Smartphones may act like pocket therapists in the future, intuiting when you are depressed and nudging you to call or see friends.
“We’re inventing new ways technology can help people with mental health problems,” said psychologist David Mohr at Northwestern University‘s Feinberg School of Medicine. “The potential to reduce or even prevent depression is enormous.”
Smartphones are now regularly armed with 35 to 40 sensors. Many of those sensors could help read a person’s mood. For instance, smartphones can use GPS and your address book to establish whether you are at work, home or a friend’s; employ accelerometers to figure out how much you are moving, and look at your level of email and phone activity to see how social you are.
By determining your usual pattern of activity from such data, a smartphone could gauge your mood. If it determines that you are isolated, it might suggest you go for a stroll, or remind you to follow through with plans with friends.
“It creates a positive feedback loop. Someone is encouraged to see friends, then enjoys himself and wants to do it again,” Mohr said. “Ruminating alone at home has the opposite effect and causes a downward spiral.”
The system, known as Mobilyze!, can be delivered via mobile phone, interactive website or email.
“By prompting people to increase behaviors that are pleasurable or rewarding, we believe that Mobilyze! will improve mood,” Mohr said in a statement. “These new approaches could offer fundamentally new treatment options to people who are unable to access traditional services or who are uncomfortable with standard psychotherapy. They also can be offered at significantly lower costs, which makes them more viable in an era of limited resources.”

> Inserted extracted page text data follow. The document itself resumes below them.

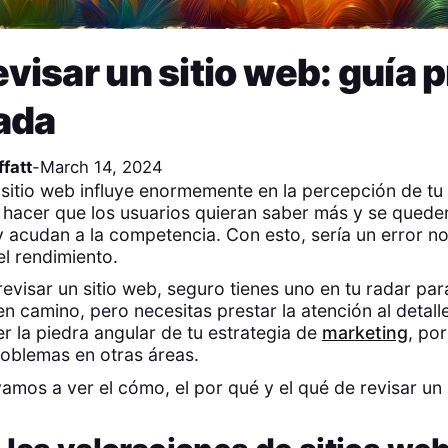
visar un sitio web: guía p
lada
fatt
-
March 14, 2024
 sitio web influye enormemente en la percepción de tu
hacer que los usuarios quieran saber más y se quede
acudan a la competencia. Con esto, sería un error no
el rendimiento.
evisar un sitio web, seguro tienes uno en tu radar pa
en camino, pero necesitas prestar la atención al detall
er la piedra angular de tu estrategia de
marketing
, po
roblemas en otras áreas.
amos a ver el cómo, el por qué y el qué de revisar un 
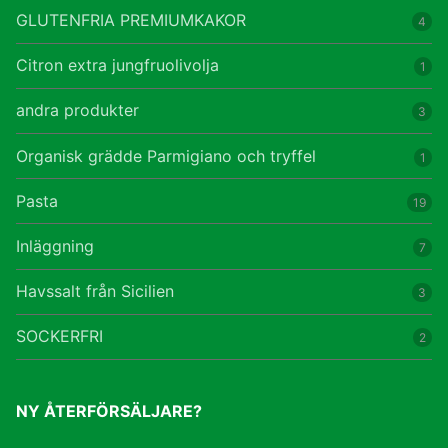
GLUTENFRIA PREMIUMKAKOR
4
Citron extra jungfruolivolja
1
andra produkter
3
Organisk grädde Parmigiano och tryffel
1
Pasta
19
Inläggning
7
Havssalt från Sicilien
3
SOCKERFRI
2
NY ÅTERFÖRSÄLJARE?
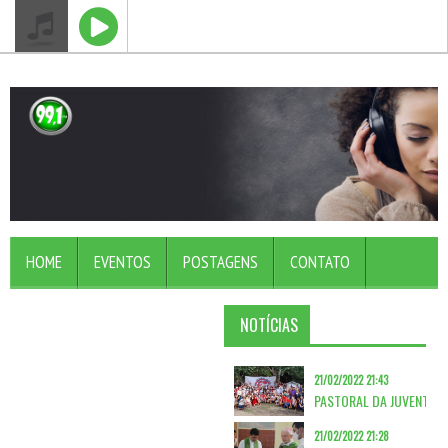
HOME
EVENTOS
POSTAGENS
CONTATO
NOTÍCIAS
21/02/2022 21:43
21/02/2022 21:28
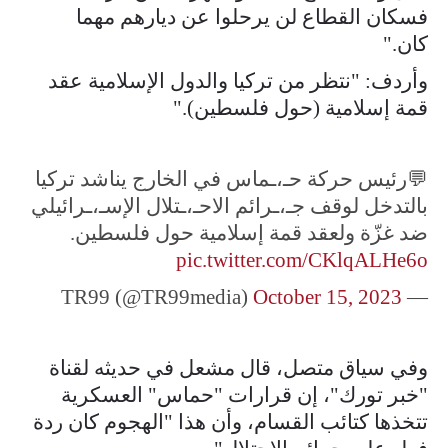
فسكان القطاع لن يرحلوا عن ديارهم مهما
كان."
وأردف: "نتظر من تركيا والدول الإسلامية عقد
قمة إسلامية (حول فلسطين)."
💬رئيس حركة حـ،ـماس في الخارج يناشد تركيا
بالتدخل لوقف جـ،ـرائم الاحـ،ـتلال الإسـ،ـرائيلي
ضد غزّة ولعقد قمة إسلامية حول فلسطين.
pic.twitter.com/CKlqALHe6o
October 15, 2023
— TR99 (@TR99media)
وفي سياق متصل، قال مشعل في حديثه لقناة
"خبر تورك"، إن قرارات "حماس" العسكرية
تتخذها كتائب القسام، وأن هذا "الهجوم كان ردة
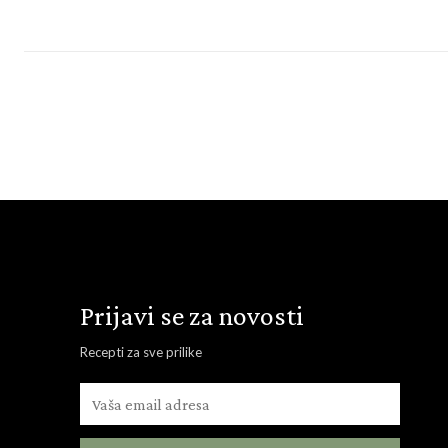
Prijavi se za novosti
Recepti za sve prilike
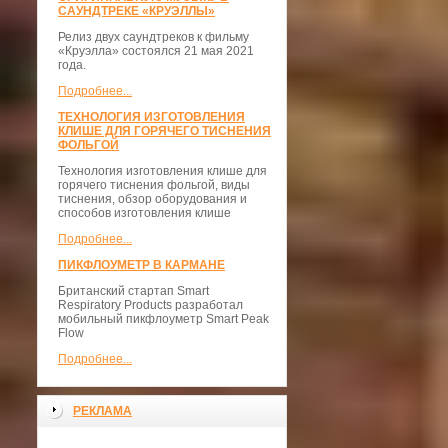
САУНДТРЕКЕ «КРУЭЛЛЫ»
Релиз двух саундтреков к фильму
«Круэлла» состоялся 21 мая 2021
года.
Подробнее...
ТЕХНОЛОГИЯ ИЗГОТОВЛЕНИЯ
КЛИШЕ ДЛЯ ГОРЯЧЕГО ТИСНЕНИЯ
ФОЛЬГОЙ
Технология изготовления клише для
горячего тиснения фольгой, виды
тиснения, обзор оборудования и
способов изготовления клише
Подробнее...
ПИКФЛОУМЕТР В КАРМАНЕ
Британский стартап Smart
Respiratory Products разработал
мобильный пикфлоуметр Smart Peak
Flow
Подробнее...
РЕКЛАМА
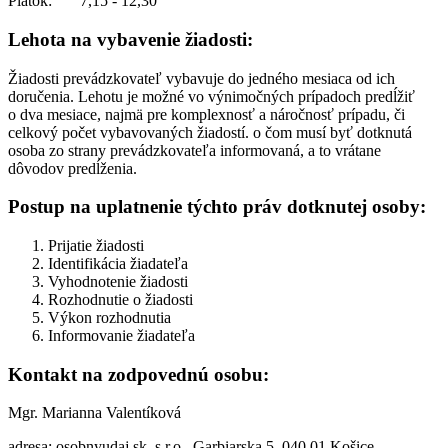
Piatok: 7,15 - 12,30
Lehota na vybavenie žiadosti:
Žiadosti prevádzkovateľ vybavuje do jedného mesiaca od ich
doručenia. Lehotu je možné vo výnimočných prípadoch predĺžiť
o dva mesiace, najmä pre komplexnosť a náročnosť prípadu, či
celkový počet vybavovaných žiadostí. o čom musí byť dotknutá
osoba zo strany prevádzkovateľa informovaná, a to vrátane
dôvodov predĺženia.
Postup na uplatnenie týchto práv dotknutej osoby:
Prijatie žiadosti
Identifikácia žiadateľa
Vyhodnotenie žiadosti
Rozhodnutie o žiadosti
Výkon rozhodnutia
Informovanie žiadateľa
Kontakt na zodpovednú osobu:
Mgr. Marianna Valentíková
adresa: osobnyudaj.sk, s.r.o., Garbiarska 5, 040 01 Košice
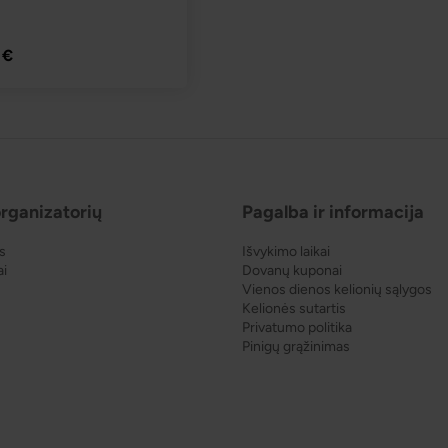
PLAČIAU
 €
rganizatorių
Pagalba ir informacija
s
Išvykimo laikai
ai
Dovanų kuponai
Vienos dienos kelionių sąlygos
Kelionės sutartis
Privatumo politika
Pinigų grąžinimas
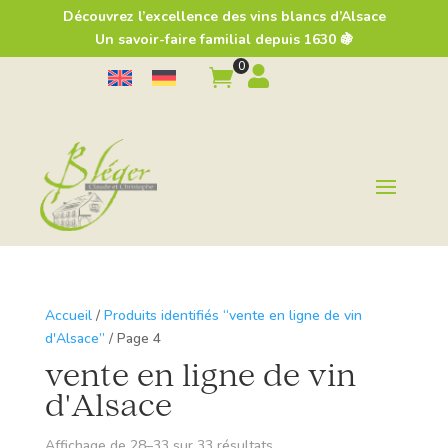
Découvrez l’excellence des vins blancs d’Alsace
Un savoir-faire familial depuis 1630 🍇
0


Accueil
/
Produits identifiés “vente en ligne de vin
d'Alsace”
/ Page 4
vente en ligne de vin
d'Alsace
Affichage de 28–33 sur 33 résultats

The researchers hope to help treat major depressive disorder, which afflicts nearly 7 percent of the population annually.
“A lot of electronic intervention systems that try to help patients, whether over the Web or on mobile phones, often require a fair amount of activity on the part of the patients — they have to log their activities, mood, social context and so on — and all that work is something that most people can’t integrate into their lives effectively,” Mohr told InnovationNewsDaily.
“My feeling is that if we can develop interventions that fit more smoothly into the fabric of life, [people are] more likely to use them. So we’re developing systems that identify when people are at risk for feeling worse or when engaged in activities that are likely to help them, and contact them then instead.”
In a small eight-week pilot study in 2011, seven adults suffering from depression were asked to regularly enter their mood, as well as what their location was, what kind of activity they were engaged in and what people they were with, to help learn what might trigger negative moods. The investigators found that volunteers had reduced symptoms of depression over time, with nearly all saying that Mobilyze! helped them recognize and modify distressing thoughts and behaviors.
“That study was very encouraging for us, but we still have a lot of work ahead,” Mohr said.
The researchers are now adapting their app for use with the Android mobile-device operating system. “In the next month or so, we’ll begin lab usability testing on that system, and hope to begin a field trial with it sometime this summer,” Mohr said.